:: WHAT THE EXERCISE ASKS ::
What is needed is an exact copy of every entry, without the pictures.

:: RECORDS PROVIDED ::
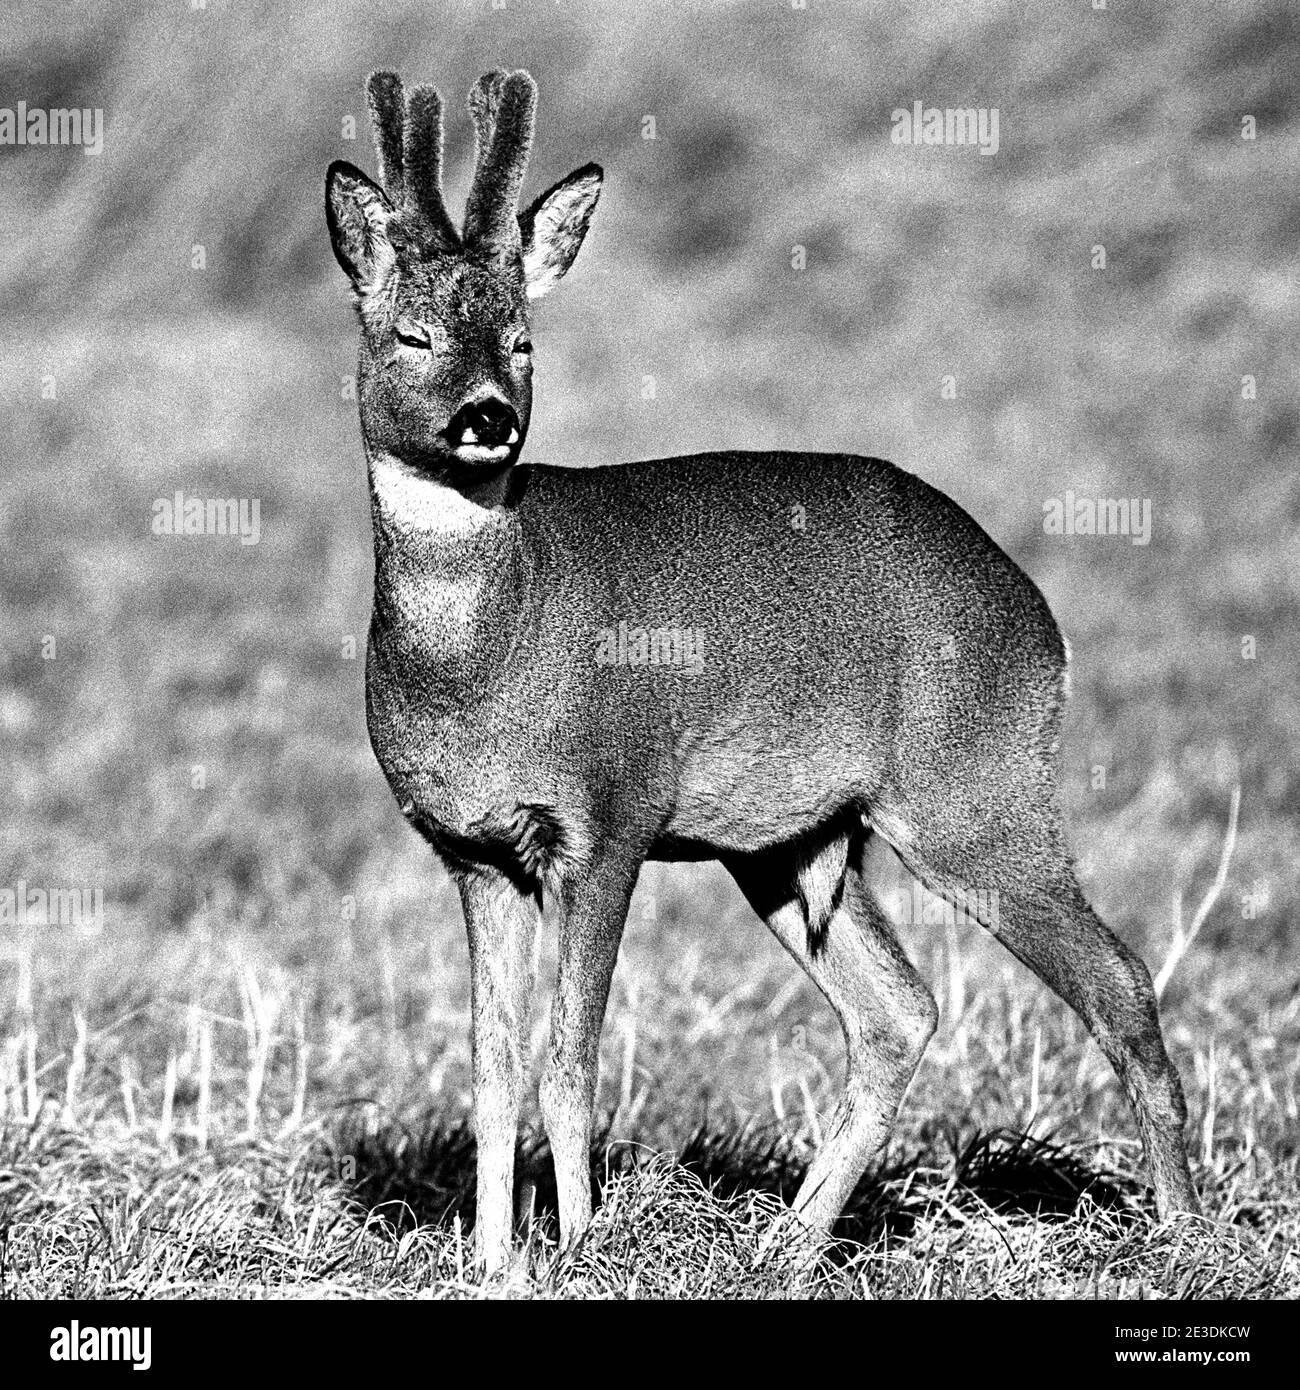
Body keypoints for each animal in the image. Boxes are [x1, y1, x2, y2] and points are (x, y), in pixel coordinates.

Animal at [325, 73, 1201, 1273]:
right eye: (410, 335)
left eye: (521, 341)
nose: (487, 418)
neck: (489, 649)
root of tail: (1039, 616)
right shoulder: (475, 852)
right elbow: (492, 1069)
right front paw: (495, 1262)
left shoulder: (613, 810)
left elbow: (567, 1061)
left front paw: (585, 1246)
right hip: (792, 841)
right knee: (899, 1008)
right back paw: (784, 1246)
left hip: (972, 789)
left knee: (1115, 977)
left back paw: (1186, 1233)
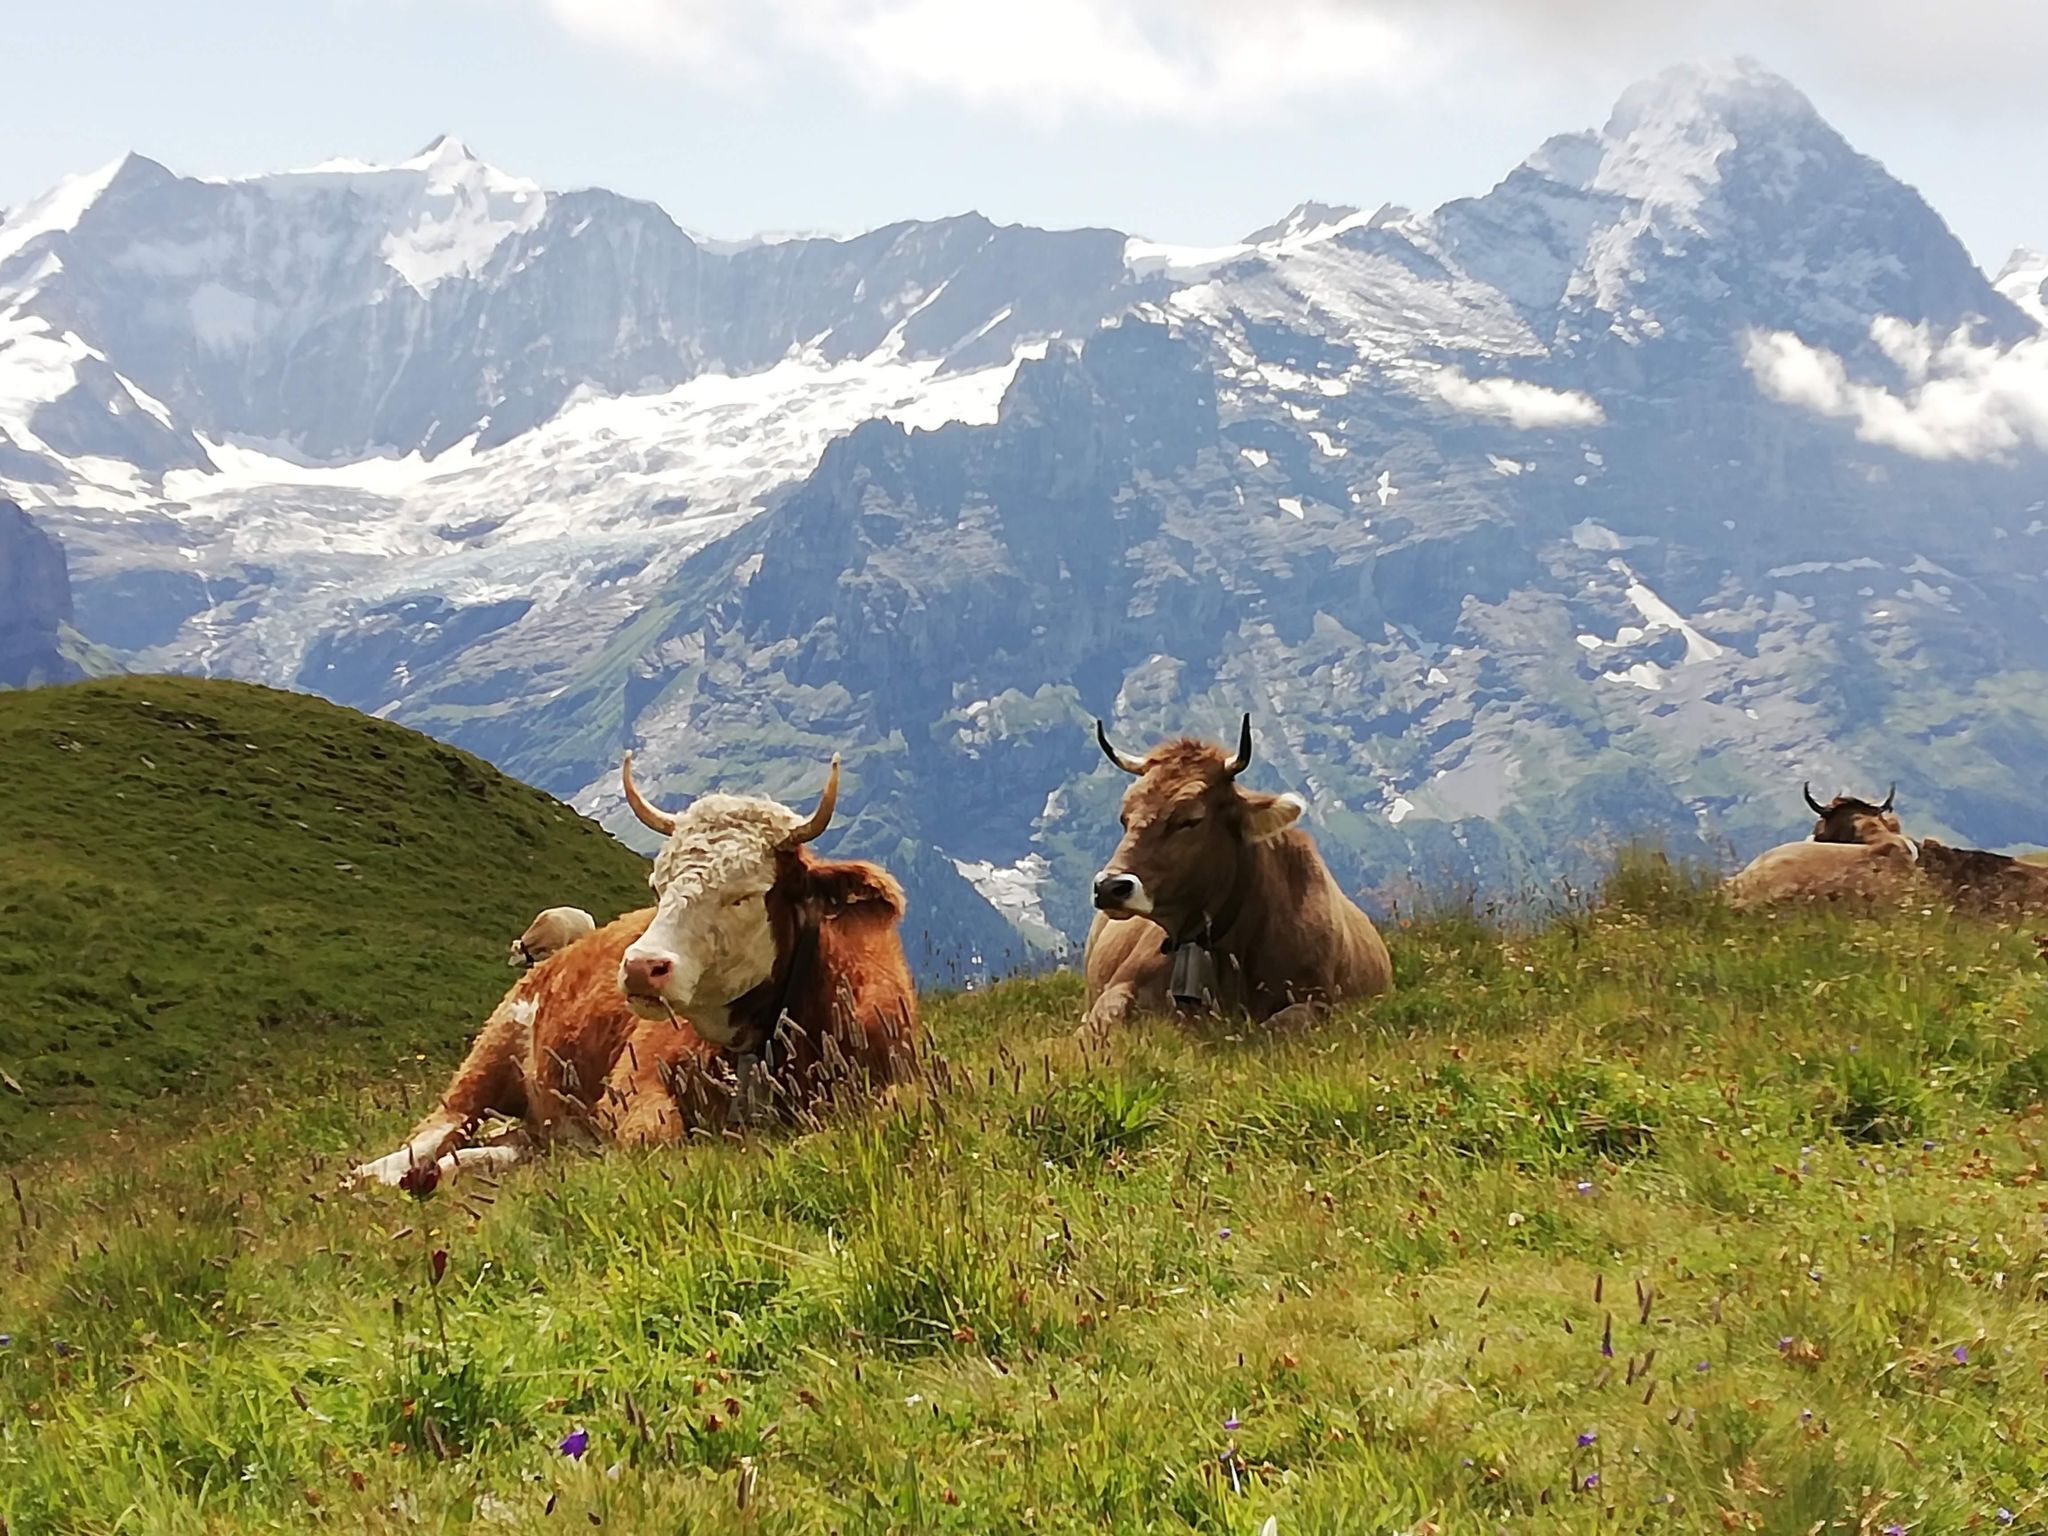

:: ANSWER TO THE EXERCISE ::
Body keypoints for each animal in the image. Boxes are [x1, y1, x2, y2] and points are (x, y), in pixel coordinates.

Animal at [325, 73, 1201, 1273]:
right eye: (410, 335)
left eye: (521, 341)
nose: (487, 418)
neck: (489, 649)
root of tail: (1039, 616)
right shoulder: (475, 852)
right elbow: (492, 1069)
right front paw: (495, 1262)
left shoulder: (613, 810)
left elbow: (567, 1061)
left front paw: (585, 1246)
right hip: (792, 841)
right knee: (899, 1008)
right back paw: (784, 1246)
left hip: (972, 789)
left knee: (1115, 977)
left back paw: (1186, 1233)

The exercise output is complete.